◆ DATASET EXTRACT:
===
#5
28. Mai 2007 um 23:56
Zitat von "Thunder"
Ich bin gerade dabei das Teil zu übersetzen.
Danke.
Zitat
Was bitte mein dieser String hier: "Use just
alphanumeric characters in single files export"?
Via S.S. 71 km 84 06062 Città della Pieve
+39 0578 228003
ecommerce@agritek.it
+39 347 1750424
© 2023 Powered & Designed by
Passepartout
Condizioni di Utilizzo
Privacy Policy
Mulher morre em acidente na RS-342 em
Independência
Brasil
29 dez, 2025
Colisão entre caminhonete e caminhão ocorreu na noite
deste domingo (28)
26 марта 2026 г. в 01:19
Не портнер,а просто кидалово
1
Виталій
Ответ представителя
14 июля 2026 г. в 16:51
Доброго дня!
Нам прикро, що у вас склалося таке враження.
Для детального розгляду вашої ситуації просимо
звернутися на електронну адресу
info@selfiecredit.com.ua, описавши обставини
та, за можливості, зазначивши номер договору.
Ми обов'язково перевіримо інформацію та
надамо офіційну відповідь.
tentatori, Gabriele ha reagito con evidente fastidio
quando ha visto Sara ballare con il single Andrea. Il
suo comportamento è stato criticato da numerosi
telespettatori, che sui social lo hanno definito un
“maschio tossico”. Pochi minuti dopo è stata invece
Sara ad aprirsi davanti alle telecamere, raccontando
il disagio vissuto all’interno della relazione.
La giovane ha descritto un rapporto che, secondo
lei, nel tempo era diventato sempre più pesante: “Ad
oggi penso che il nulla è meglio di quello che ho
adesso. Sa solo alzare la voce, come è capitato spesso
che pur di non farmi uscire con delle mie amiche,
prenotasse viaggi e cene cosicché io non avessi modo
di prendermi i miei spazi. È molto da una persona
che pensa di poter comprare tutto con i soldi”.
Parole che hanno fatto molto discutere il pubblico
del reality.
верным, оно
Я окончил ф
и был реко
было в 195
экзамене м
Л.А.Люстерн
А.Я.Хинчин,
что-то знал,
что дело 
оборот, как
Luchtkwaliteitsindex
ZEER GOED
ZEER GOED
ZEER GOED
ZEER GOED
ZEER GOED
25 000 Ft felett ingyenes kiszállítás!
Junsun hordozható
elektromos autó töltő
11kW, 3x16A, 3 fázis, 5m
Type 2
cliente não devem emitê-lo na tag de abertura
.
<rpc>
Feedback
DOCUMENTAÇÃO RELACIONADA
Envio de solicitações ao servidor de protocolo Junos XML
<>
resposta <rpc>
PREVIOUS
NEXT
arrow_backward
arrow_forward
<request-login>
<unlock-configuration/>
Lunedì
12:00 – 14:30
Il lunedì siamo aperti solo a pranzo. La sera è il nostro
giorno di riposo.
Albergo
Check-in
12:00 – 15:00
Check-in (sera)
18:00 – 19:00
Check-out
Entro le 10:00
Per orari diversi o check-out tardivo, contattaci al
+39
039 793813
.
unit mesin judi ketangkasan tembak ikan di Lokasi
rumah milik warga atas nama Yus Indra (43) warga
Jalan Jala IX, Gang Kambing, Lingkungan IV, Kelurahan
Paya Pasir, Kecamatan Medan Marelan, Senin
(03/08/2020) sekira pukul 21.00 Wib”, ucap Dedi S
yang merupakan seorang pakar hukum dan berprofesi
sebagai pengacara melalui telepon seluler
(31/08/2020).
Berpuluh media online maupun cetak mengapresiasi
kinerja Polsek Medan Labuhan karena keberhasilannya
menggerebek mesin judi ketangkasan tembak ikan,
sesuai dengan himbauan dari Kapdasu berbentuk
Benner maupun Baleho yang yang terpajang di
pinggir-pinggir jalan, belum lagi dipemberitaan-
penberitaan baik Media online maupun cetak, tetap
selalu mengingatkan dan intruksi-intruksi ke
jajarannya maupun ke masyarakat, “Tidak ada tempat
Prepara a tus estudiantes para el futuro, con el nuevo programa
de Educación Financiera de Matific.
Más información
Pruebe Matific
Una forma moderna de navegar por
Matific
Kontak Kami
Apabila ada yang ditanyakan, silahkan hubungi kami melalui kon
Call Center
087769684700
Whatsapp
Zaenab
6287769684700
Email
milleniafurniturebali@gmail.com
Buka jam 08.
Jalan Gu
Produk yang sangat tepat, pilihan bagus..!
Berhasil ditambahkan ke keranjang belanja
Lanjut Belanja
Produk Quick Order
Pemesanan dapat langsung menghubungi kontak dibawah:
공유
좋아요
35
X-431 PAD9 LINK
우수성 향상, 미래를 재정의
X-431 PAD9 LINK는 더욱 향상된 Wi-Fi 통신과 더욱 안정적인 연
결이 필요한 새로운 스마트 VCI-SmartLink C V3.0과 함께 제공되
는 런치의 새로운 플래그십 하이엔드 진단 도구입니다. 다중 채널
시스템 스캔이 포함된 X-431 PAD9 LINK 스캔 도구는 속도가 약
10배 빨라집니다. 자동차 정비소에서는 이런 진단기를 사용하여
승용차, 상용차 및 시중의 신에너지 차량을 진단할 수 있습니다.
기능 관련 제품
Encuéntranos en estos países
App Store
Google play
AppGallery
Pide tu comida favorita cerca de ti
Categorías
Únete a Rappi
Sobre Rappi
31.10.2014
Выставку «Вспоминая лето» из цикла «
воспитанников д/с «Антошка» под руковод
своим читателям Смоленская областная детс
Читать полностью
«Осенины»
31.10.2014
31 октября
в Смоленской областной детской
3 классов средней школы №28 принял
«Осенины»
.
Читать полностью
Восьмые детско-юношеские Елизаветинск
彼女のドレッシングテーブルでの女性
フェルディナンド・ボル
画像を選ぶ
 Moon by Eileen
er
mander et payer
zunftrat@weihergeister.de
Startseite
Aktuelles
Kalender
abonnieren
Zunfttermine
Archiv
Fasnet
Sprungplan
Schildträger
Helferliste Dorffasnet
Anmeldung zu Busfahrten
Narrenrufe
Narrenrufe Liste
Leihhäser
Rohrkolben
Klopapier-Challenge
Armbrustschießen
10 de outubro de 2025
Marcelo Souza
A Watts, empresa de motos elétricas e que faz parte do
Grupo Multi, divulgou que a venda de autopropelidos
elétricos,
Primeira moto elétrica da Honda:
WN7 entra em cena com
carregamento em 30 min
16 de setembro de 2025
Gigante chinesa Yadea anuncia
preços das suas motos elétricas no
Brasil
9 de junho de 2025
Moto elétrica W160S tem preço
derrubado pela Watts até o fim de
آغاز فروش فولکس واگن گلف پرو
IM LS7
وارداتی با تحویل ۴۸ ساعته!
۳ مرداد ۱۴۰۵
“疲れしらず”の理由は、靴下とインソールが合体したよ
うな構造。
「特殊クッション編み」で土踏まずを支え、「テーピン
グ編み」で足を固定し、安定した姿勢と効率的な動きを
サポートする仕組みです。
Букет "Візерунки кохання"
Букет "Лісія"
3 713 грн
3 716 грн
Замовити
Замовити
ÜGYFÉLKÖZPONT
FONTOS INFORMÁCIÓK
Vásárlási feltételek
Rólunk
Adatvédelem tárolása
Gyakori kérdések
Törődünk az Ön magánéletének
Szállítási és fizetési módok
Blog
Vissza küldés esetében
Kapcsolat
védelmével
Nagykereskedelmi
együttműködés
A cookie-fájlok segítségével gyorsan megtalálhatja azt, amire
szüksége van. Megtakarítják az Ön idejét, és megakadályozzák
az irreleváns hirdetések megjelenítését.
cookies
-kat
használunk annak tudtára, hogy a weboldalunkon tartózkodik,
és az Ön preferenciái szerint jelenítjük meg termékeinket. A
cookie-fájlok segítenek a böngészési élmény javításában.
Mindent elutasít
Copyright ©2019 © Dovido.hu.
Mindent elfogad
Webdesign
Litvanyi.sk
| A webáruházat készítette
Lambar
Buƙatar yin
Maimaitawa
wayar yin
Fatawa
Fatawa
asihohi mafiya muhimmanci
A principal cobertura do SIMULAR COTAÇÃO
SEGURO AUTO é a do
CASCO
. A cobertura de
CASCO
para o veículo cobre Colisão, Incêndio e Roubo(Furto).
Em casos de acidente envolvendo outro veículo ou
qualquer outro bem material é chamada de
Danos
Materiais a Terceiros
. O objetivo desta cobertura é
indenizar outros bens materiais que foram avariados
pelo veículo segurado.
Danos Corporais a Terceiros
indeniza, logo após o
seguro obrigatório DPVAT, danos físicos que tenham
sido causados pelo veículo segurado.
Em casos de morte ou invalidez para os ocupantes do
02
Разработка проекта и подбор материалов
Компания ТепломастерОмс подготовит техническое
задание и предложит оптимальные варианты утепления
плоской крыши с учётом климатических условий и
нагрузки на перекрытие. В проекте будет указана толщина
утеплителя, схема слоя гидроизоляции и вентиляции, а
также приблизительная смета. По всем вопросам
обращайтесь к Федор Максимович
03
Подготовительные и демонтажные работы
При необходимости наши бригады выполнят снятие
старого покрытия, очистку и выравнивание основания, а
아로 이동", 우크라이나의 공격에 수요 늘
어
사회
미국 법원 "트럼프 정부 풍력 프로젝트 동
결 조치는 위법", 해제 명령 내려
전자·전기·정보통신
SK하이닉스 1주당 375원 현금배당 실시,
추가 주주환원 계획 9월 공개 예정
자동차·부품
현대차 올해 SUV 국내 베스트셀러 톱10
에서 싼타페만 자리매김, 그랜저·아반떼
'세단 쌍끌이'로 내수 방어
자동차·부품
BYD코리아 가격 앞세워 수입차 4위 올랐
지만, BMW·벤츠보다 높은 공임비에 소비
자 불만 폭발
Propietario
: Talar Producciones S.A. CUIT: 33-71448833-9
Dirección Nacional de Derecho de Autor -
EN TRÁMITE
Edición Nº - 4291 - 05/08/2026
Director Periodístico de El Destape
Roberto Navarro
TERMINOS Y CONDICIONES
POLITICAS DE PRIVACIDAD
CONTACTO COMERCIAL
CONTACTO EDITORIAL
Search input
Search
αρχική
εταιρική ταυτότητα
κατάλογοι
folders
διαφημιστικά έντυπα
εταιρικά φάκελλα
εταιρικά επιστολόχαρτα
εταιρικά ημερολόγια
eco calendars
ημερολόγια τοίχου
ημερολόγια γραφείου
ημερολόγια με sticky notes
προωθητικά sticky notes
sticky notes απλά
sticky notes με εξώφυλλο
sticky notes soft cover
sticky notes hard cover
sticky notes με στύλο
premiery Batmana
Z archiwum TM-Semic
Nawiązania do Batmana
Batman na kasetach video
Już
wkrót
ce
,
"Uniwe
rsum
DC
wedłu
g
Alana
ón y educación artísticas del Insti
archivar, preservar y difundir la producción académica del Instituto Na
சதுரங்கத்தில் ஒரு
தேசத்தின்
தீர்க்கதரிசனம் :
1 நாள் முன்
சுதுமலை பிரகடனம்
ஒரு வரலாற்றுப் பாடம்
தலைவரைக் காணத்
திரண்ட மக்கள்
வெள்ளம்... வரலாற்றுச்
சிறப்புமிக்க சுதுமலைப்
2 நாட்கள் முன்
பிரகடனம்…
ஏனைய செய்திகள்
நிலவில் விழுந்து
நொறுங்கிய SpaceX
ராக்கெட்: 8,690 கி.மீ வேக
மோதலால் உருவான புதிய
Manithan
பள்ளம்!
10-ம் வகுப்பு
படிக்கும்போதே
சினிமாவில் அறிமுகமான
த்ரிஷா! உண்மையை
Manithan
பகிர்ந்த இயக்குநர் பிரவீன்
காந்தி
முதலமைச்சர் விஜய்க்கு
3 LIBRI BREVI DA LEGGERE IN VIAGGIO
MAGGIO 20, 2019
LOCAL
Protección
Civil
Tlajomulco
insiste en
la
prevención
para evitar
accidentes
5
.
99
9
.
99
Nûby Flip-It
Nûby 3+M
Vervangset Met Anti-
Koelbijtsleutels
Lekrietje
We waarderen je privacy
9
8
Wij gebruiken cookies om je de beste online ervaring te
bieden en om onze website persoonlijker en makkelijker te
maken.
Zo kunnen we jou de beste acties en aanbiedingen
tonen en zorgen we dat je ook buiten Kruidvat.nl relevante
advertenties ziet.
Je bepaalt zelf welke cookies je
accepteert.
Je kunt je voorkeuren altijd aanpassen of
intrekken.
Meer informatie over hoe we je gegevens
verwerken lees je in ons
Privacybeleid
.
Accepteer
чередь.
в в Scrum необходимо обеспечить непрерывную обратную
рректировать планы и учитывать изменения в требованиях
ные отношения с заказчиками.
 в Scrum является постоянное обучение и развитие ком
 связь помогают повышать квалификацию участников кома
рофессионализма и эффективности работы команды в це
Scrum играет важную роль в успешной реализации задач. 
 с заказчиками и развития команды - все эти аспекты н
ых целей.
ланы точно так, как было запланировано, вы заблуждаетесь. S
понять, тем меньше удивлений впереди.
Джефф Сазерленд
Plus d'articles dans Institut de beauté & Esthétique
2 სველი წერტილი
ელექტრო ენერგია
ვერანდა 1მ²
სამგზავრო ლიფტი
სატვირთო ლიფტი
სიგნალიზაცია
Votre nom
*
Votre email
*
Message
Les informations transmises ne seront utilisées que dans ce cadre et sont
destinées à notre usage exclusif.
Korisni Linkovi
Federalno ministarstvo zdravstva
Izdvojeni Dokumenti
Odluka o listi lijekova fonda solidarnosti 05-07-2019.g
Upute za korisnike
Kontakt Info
===
◆ JOB:
There is a run of lines above from the one with "Разработка проекта и подбор материалов" to the one with "S.A. CUIT: 33-71448833-9"; print exactly that run, both ends included, and nothing else.

◆ SOLUTION FOR THIS EXERCISE:
Разработка проекта и подбор материалов
Компания ТепломастерОмс подготовит техническое
задание и предложит оптимальные варианты утепления
плоской крыши с учётом климатических условий и
нагрузки на перекрытие. В проекте будет указана толщина
утеплителя, схема слоя гидроизоляции и вентиляции, а
также приблизительная смета. По всем вопросам
обращайтесь к Федор Максимович
03
Подготовительные и демонтажные работы
При необходимости наши бригады выполнят снятие
старого покрытия, очистку и выравнивание основания, а
아로 이동", 우크라이나의 공격에 수요 늘
어
사회
미국 법원 "트럼프 정부 풍력 프로젝트 동
결 조치는 위법", 해제 명령 내려
전자·전기·정보통신
SK하이닉스 1주당 375원 현금배당 실시,
추가 주주환원 계획 9월 공개 예정
자동차·부품
현대차 올해 SUV 국내 베스트셀러 톱10
에서 싼타페만 자리매김, 그랜저·아반떼
'세단 쌍끌이'로 내수 방어
자동차·부품
BYD코리아 가격 앞세워 수입차 4위 올랐
지만, BMW·벤츠보다 높은 공임비에 소비
자 불만 폭발
Propietario
: Talar Producciones S.A. CUIT: 33-71448833-9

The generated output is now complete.